The reason for the change revolves around driving licences. Under the current rules, refugees have 24 months to exchange their Ukrainian driving licence for a Swiss one. By requiring that they have their S-permit ID to hand, it will make it easier for police to determine whether the two-year grace period has expired or not, if the person hasn’t obtained a Swiss licence.
4. Swiss shoppers will know where their bread comes from
Thanks to a new law, Swiss supermarkets, bakeries and other stores will be required to declare the origins of the baked goods they sell from the start of February. This will apply to all baked goods sold at open counters.
The government justified the strangely specific rule by arguing the change would bring baked goods into line with the origin labels already placed on fruits and vegetables, giving customers more of an insight into how and where the pastries are made.
5. Swiss financial liability law to change
At the beginning of the month, the Swiss Federal Council will make it illegal to provide false or incomplete information in a financial prospectus or a publicly made purchase offer on the stock market. If an entrepreneur intentionally provides untrue, misleading or incomplete information about a financial plan or takeover offer, they will now face a fine of up to half a million francs. In cases where negligence but not intent is proven, the fine is set at a maximum of 150.000 francs.
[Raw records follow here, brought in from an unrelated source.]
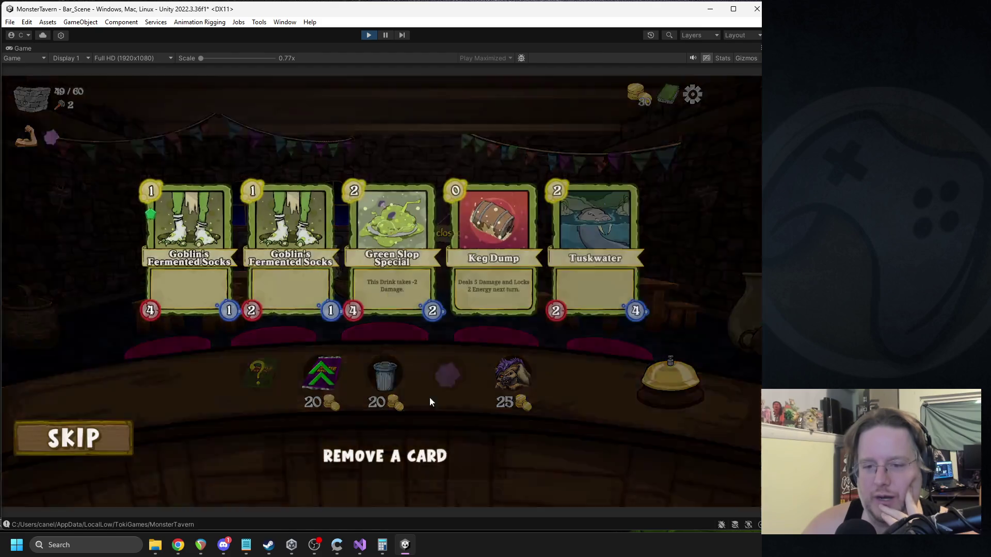
pyautogui.click(594, 278)
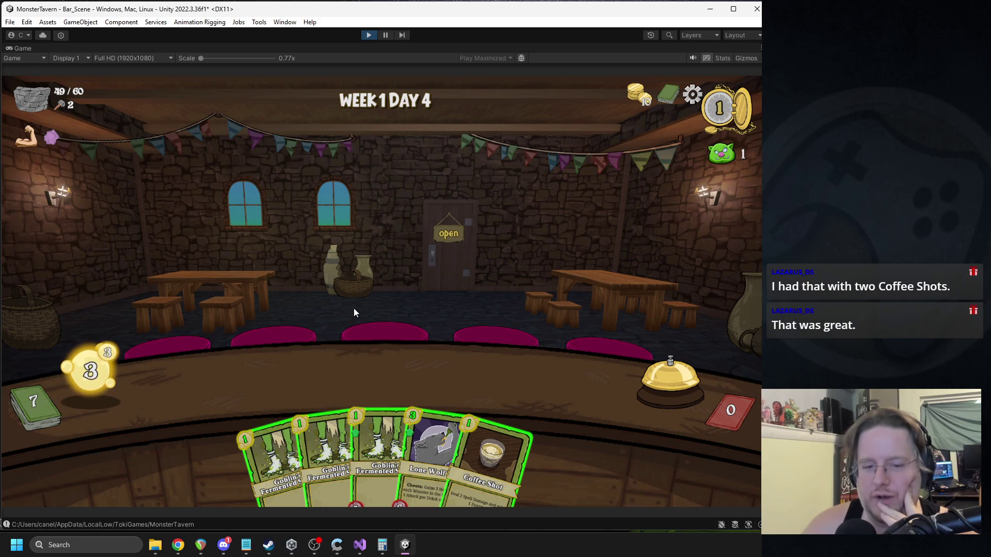
# Step: Play all three Goblin's Fermented Socks cards onto the bar and end the turn
pyautogui.click(268, 448)
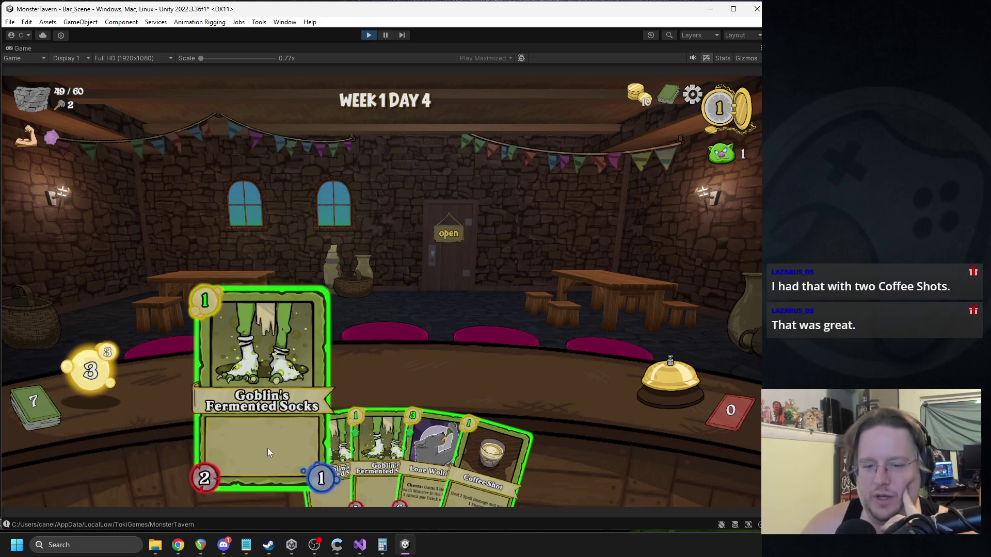
pyautogui.click(291, 425)
pyautogui.click(319, 432)
pyautogui.click(637, 378)
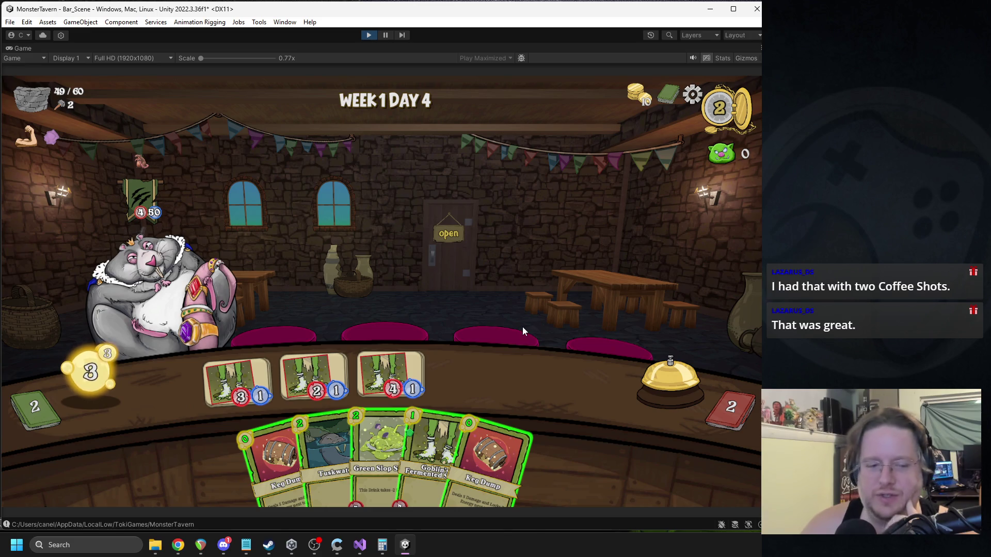
# Step: Hit the king rat with two Keg Dumps, set Green Slop and Socks on the counter, end turn
pyautogui.moveTo(488, 478)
The law came about thanks to a proposal from Swiss People's Party (SVP) National Councillor Hans-Ueli Vogt, submitted following the takeover of flight caterer Gategroup by Chinese business HNA in 2017. In the case, federal authorities got involved after it was revealed that HNA had provided false information about who owned the company.
6. Ski week in Swiss schools
February will also hail the return of the school holidays, with Swiss and international schools given one to two weeks off at some point during the month. While many use the holiday to jet off to warmer climes, the majority use it as an opportunity to go skiing or snowboarding.
When it comes to carving some powder, Switzerland is the place to be, with several Swiss ski resorts frequently named among some of the best in the world. As soon as schools are out and work comes to a close, February is an ideal time to hit the slopes!
7. Valentine's Day in Switzerland
Calling all love birds! Valentine’s Day is almost upon us, meaning it is time to grab the flowers, chocolates, cards and table reservations in time for the big day on February 14. Whether you are planning a romantic excursion, a quiet night in, or are preparing to let your amore know your true feelings, we hope you have fun!
For those less besotted and gooey-eyed, February 14 is also Ash Wednesday, the beginning of Lent. This means that 2024 is one of the lucky years when the public holidays and celebrations of Easter come early, with Easter Sunday falling on March 31 this year.
8. 2024: Welcome to the leap year!
Finally, February 2024 plays host to a once-in-four-year occurrence, as the month will be one day longer than usual thanks to the leap year. While not specific to Switzerland, it is still good to know if you are wondering why March is taking a bit longer to arrive!